◆ **取り組む作業**: 以下の一覧の各行を、そのまま一字一句変えずに書き写してもらえますか。画像は答えに含めないでください。

◆ **抜粋データ**:
------------------------------

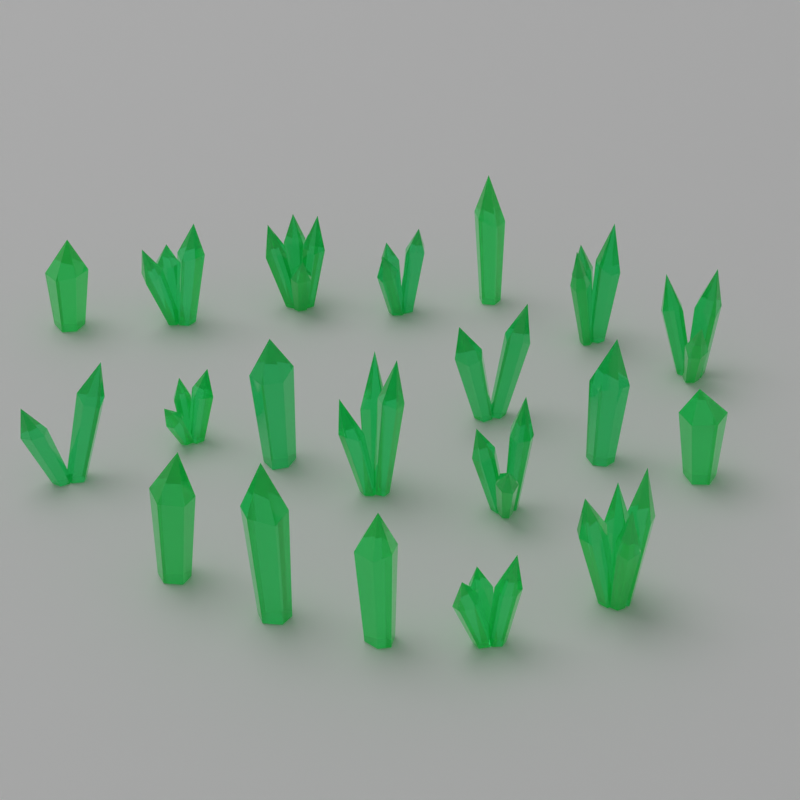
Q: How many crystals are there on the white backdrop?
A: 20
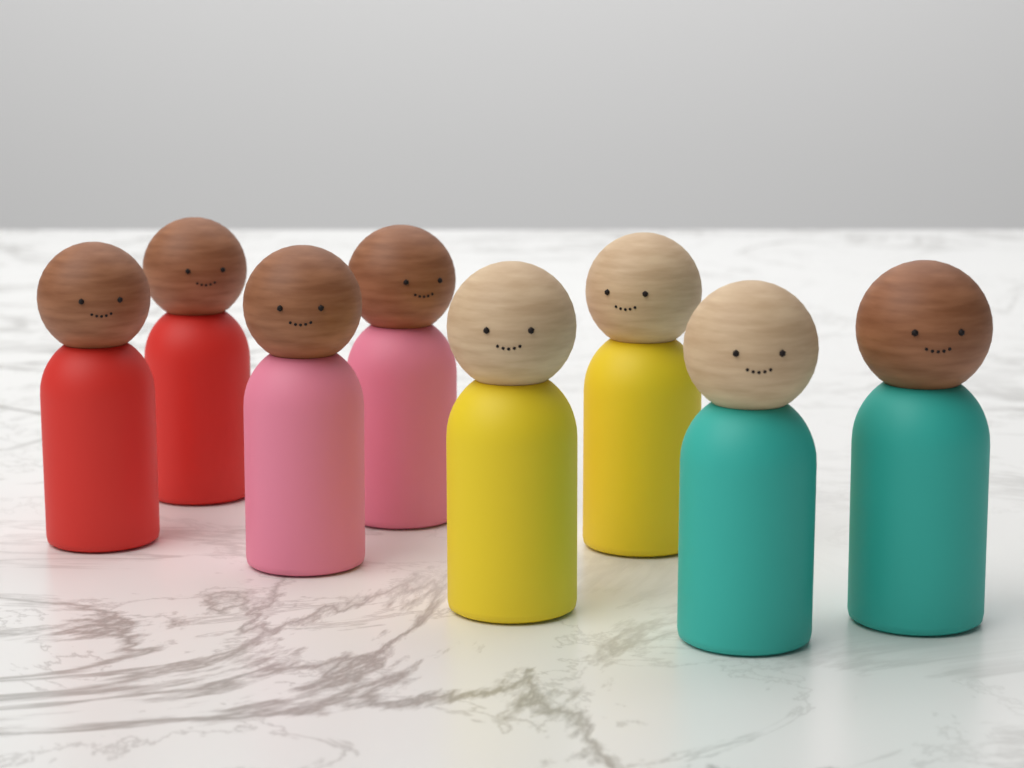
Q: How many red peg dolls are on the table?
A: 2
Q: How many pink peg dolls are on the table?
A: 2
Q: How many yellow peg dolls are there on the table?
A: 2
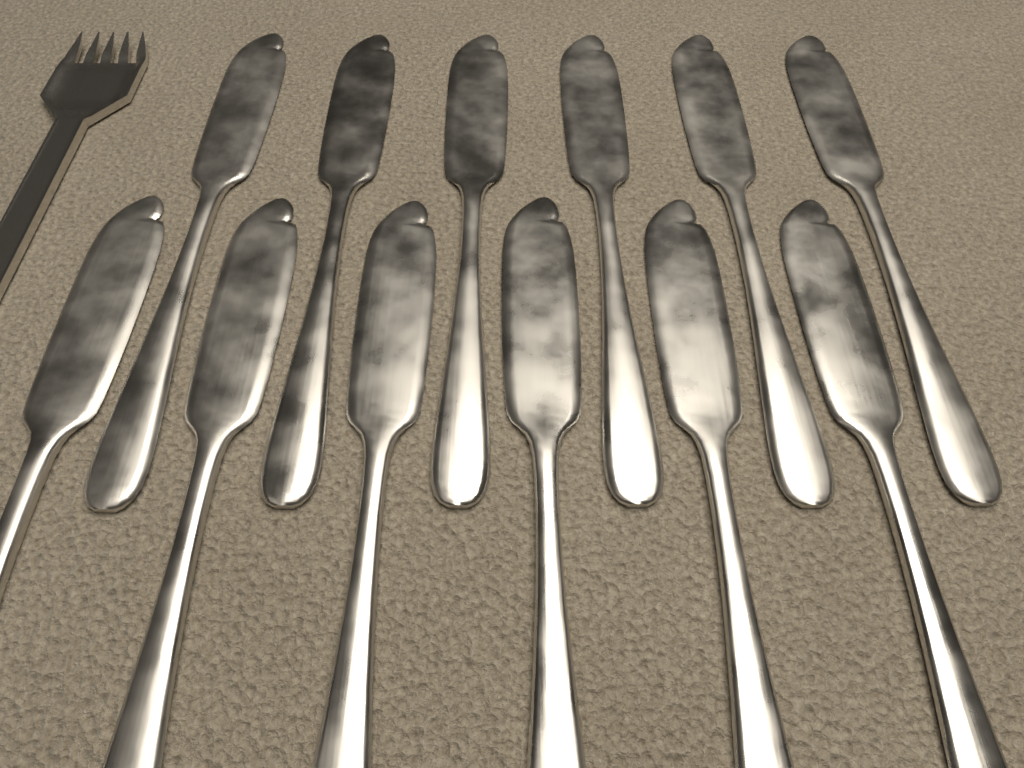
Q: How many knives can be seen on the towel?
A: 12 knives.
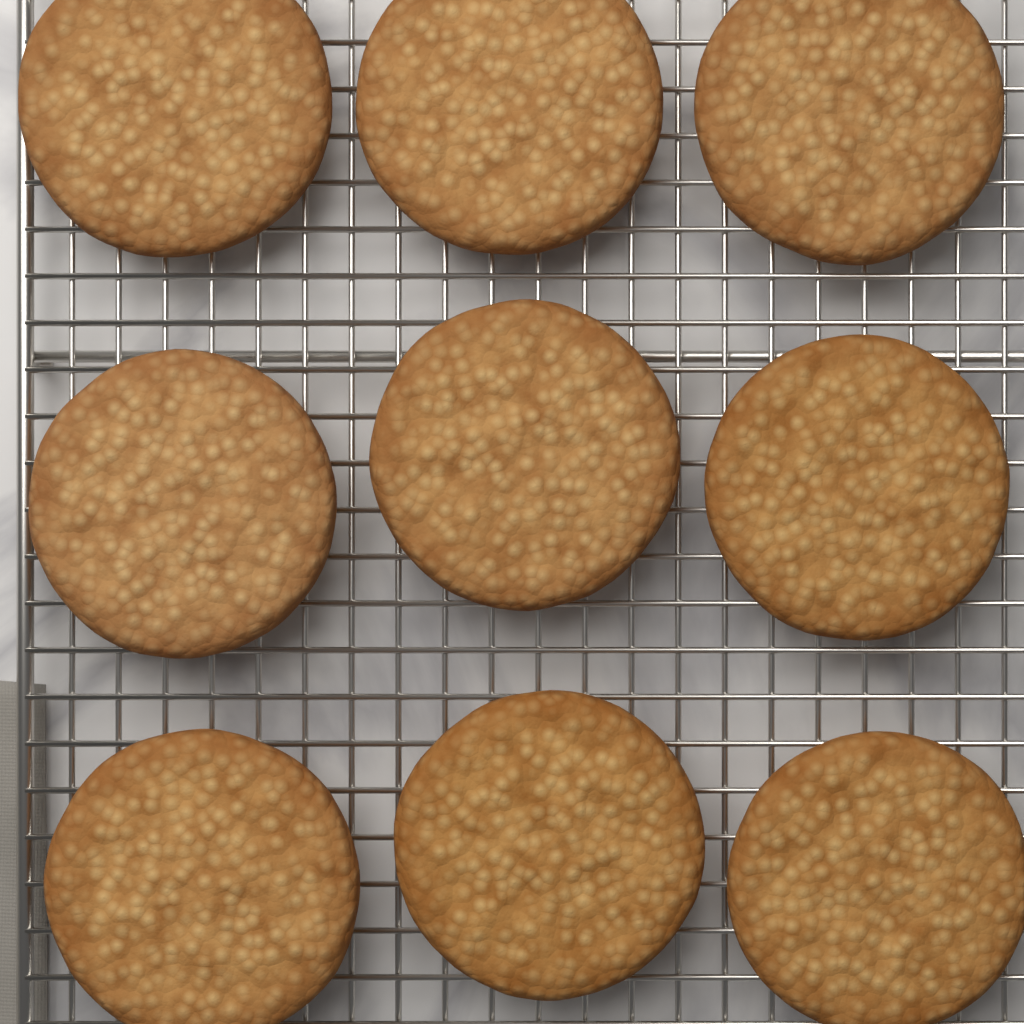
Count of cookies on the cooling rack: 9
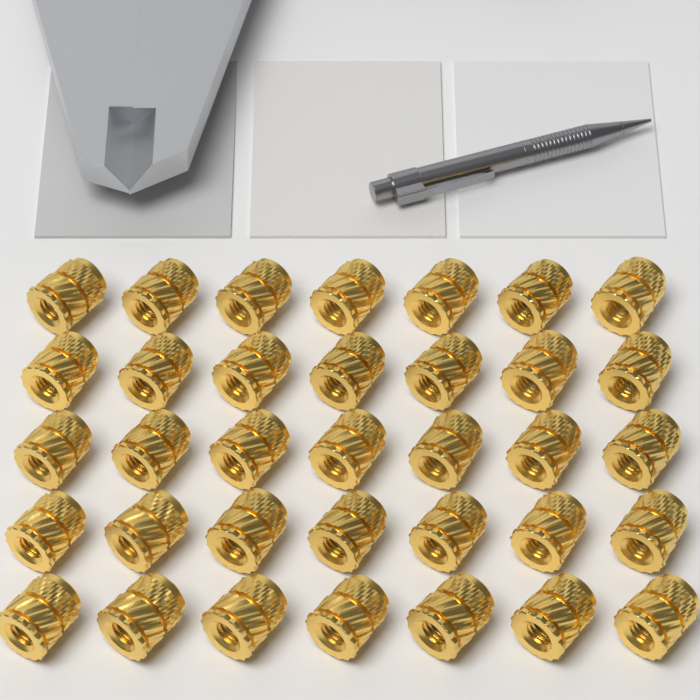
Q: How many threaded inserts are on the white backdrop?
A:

------------------------------

◆ **作業の解答**:
Q: How many crystals are there on the white backdrop?
A: 20
Q: How many red peg dolls are on the table?
A: 2
Q: How many pink peg dolls are on the table?
A: 2
Q: How many yellow peg dolls are there on the table?
A: 2
Q: How many knives can be seen on the towel?
A: 12 knives.
Count of cookies on the cooling rack: 9
Q: How many threaded inserts are on the white backdrop?
A:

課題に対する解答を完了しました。